Exactly and only the lines below from the one containing "staining of unremarkable" down to the one containing "nuclear expression for" are wanted, both included; please exclude every picture.

== Data ==
━━━━

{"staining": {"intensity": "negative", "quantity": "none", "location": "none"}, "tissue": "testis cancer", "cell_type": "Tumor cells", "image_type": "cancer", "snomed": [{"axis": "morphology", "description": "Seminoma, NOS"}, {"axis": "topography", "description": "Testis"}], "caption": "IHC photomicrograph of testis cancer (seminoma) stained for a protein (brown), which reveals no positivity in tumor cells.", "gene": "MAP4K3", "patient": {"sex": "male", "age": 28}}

━━━━

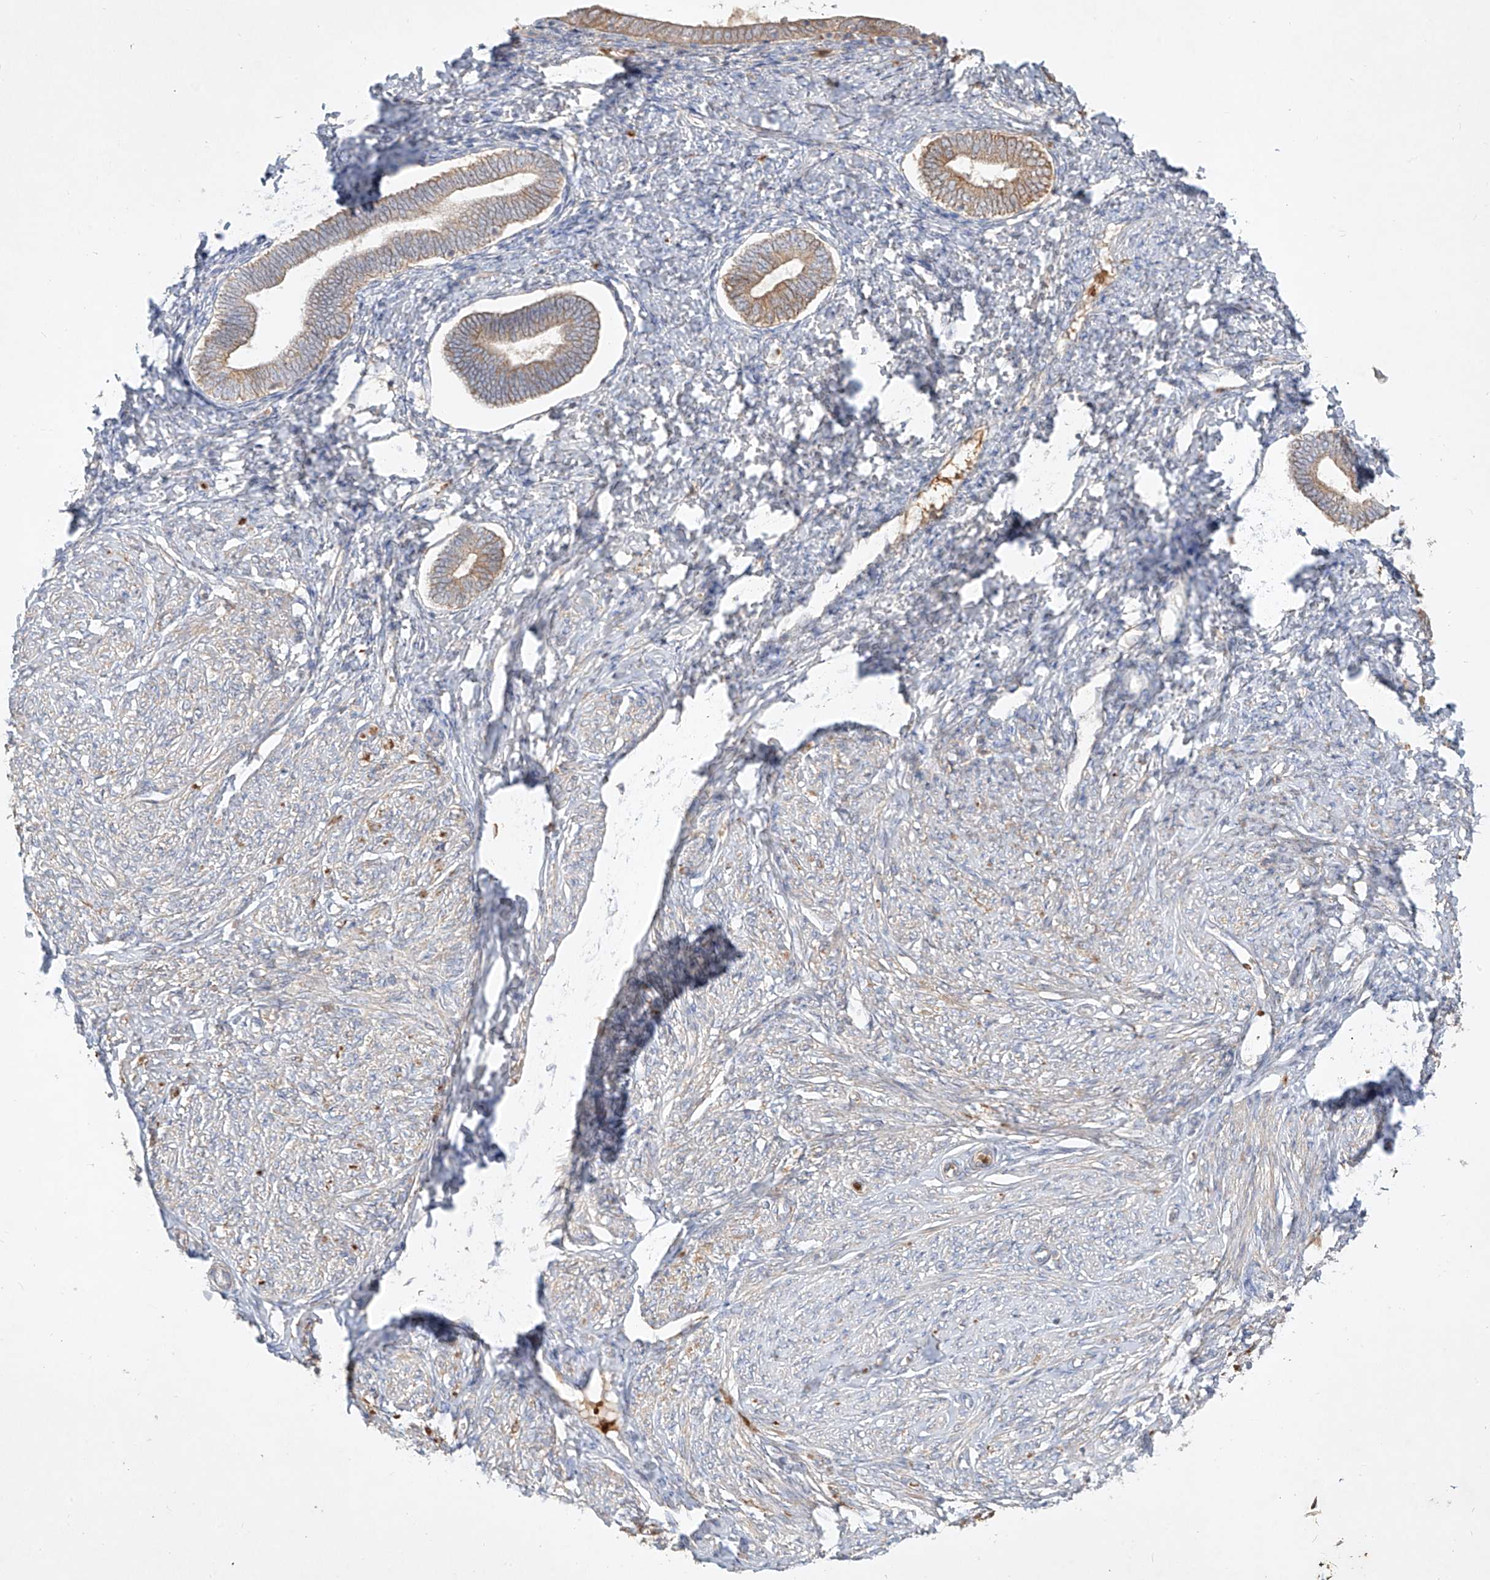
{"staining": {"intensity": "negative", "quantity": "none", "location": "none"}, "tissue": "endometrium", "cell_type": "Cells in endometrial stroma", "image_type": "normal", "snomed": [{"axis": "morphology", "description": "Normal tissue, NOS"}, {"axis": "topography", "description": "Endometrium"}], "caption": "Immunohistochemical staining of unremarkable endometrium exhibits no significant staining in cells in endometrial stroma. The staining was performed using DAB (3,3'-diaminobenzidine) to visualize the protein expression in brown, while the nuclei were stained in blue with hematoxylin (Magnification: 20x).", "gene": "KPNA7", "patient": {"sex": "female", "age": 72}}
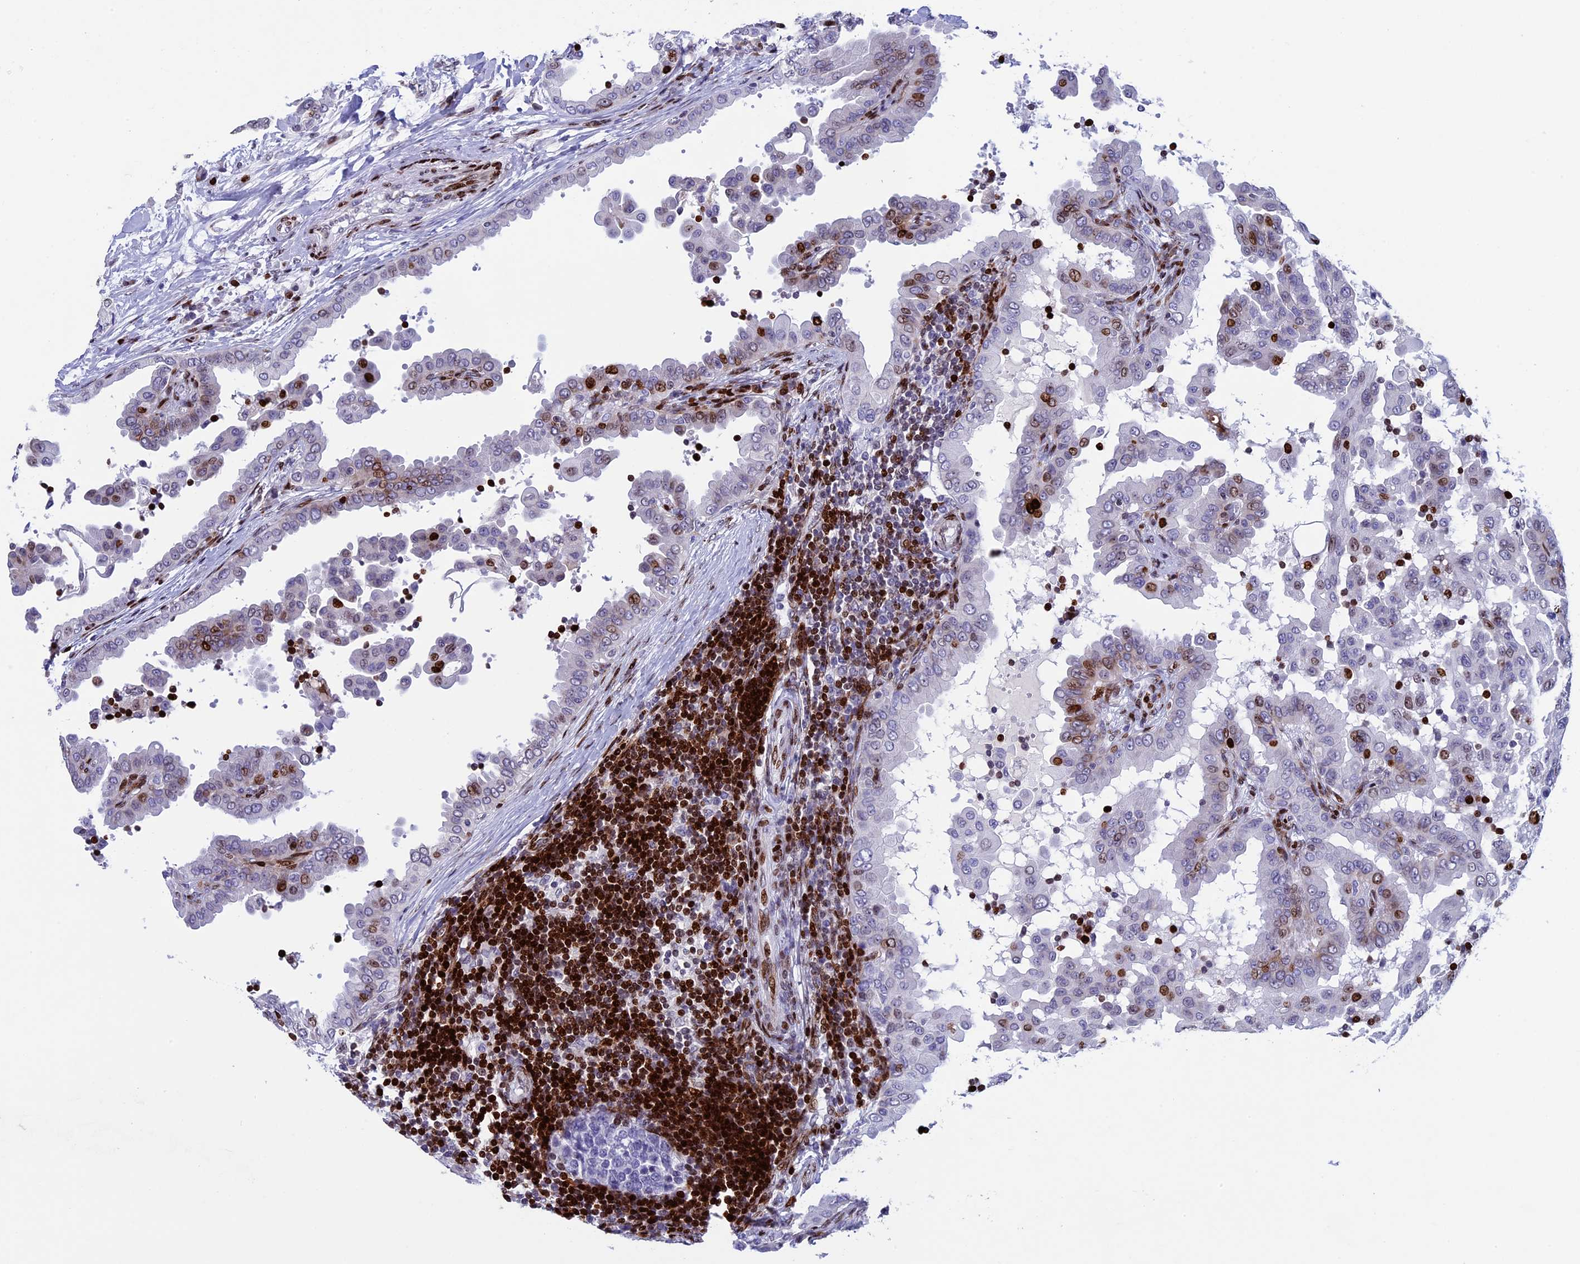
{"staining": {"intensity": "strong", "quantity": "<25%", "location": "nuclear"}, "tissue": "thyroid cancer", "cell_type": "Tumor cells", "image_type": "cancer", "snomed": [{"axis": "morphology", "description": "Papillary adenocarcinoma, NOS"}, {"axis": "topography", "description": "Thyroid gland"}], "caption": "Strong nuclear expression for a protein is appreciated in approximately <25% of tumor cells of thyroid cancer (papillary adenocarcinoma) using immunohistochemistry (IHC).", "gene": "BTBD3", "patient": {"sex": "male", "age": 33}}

━━━━

== Written answer ==
{"staining": {"intensity": "negative", "quantity": "none", "location": "none"}, "tissue": "endometrium", "cell_type": "Cells in endometrial stroma", "image_type": "normal", "snomed": [{"axis": "morphology", "description": "Normal tissue, NOS"}, {"axis": "topography", "description": "Endometrium"}], "caption": "Immunohistochemical staining of unremarkable endometrium exhibits no significant staining in cells in endometrial stroma. The staining was performed using DAB (3,3'-diaminobenzidine) to visualize the protein expression in brown, while the nuclei were stained in blue with hematoxylin (Magnification: 20x).", "gene": "KPNA7", "patient": {"sex": "female", "age": 72}}
{"staining": {"intensity": "strong", "quantity": "<25%", "location": "nuclear"}, "tissue": "thyroid cancer", "cell_type": "Tumor cells", "image_type": "cancer", "snomed": [{"axis": "morphology", "description": "Papillary adenocarcinoma, NOS"}, {"axis": "topography", "description": "Thyroid gland"}], "caption": "Strong nuclear expression for a protein is appreciated in approximately <25% of tumor cells of thyroid cancer (papillary adenocarcinoma) using immunohistochemistry (IHC).", "gene": "BTBD3", "patient": {"sex": "male", "age": 33}}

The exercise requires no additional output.